Search the data below for the string "cookies". Extract every line that contains it.
BEGIN Records to process
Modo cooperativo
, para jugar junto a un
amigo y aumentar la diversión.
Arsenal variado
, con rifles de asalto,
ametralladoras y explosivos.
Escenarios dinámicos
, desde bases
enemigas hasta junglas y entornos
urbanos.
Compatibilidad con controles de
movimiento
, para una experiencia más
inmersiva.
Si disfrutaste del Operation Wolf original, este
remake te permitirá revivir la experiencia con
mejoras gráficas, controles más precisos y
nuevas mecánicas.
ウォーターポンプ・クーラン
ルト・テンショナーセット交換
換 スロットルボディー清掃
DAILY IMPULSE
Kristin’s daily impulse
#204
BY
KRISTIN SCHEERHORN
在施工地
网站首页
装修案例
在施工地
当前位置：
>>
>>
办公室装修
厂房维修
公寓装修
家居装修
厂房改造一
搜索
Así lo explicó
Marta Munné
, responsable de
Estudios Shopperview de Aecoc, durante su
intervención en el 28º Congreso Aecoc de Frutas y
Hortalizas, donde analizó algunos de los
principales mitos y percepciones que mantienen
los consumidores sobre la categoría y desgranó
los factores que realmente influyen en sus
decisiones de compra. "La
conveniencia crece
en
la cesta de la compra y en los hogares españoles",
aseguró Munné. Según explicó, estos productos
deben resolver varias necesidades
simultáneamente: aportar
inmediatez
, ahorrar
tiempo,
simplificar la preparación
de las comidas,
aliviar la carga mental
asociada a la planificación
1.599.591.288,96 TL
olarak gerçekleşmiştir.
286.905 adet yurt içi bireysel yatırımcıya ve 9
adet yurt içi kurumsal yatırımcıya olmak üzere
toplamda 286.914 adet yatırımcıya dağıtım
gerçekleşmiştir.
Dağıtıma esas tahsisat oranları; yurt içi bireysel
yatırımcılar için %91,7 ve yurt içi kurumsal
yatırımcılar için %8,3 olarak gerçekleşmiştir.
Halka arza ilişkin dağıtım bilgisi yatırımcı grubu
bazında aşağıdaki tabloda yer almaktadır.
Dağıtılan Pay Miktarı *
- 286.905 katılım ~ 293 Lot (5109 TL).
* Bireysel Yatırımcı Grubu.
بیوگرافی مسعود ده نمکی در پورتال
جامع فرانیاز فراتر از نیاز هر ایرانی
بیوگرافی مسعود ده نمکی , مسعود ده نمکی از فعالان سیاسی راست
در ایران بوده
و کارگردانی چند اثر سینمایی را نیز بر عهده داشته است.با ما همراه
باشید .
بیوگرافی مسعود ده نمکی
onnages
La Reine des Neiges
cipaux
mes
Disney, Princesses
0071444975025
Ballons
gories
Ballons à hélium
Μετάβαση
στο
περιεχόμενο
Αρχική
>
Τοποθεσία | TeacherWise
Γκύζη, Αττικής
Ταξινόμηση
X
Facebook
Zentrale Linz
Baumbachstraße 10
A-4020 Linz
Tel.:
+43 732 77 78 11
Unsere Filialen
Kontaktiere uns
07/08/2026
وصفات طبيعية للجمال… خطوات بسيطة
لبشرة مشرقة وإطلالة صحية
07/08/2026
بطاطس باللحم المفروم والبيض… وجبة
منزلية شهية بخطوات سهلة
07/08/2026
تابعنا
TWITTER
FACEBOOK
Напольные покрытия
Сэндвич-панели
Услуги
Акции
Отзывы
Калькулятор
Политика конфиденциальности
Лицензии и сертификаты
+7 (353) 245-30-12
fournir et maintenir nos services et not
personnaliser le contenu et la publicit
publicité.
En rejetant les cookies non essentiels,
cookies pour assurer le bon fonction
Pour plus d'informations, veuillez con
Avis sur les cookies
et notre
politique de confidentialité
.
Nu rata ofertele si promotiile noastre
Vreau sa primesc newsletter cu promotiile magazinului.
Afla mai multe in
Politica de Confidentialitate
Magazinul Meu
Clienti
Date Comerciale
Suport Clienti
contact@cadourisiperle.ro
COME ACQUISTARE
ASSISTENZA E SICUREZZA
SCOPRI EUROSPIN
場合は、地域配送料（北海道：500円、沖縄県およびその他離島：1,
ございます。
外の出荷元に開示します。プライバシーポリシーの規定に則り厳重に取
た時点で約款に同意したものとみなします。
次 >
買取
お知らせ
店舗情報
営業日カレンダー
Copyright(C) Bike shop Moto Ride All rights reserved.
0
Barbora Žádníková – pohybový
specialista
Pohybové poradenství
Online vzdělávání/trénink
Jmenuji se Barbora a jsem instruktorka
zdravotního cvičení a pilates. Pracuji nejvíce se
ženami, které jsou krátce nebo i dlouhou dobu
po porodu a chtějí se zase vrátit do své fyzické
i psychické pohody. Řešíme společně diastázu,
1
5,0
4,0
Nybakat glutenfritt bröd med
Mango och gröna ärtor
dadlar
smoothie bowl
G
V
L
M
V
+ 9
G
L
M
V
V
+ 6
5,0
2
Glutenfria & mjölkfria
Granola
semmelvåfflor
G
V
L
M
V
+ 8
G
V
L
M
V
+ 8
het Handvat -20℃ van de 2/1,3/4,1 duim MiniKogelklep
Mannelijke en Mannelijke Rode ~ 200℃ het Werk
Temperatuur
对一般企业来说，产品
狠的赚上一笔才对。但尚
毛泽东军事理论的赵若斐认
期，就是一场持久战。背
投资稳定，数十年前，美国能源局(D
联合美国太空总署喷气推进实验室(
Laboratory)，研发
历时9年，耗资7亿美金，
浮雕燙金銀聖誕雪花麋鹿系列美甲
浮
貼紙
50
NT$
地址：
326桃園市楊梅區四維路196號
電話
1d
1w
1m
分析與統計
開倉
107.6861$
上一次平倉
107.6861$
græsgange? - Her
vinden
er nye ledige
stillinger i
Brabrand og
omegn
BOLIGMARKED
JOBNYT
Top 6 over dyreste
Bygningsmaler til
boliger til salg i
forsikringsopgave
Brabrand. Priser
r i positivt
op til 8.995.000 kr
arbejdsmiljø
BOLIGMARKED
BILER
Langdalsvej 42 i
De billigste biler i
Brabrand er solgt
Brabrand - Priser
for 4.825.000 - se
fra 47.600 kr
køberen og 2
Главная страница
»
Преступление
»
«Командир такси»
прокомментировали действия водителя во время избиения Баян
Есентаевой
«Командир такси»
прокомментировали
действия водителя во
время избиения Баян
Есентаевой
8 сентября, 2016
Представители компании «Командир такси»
END Records to process
▶ Answer box
En rejetant les cookies non essentiels,
cookies pour assurer le bon fonction
Avis sur les cookies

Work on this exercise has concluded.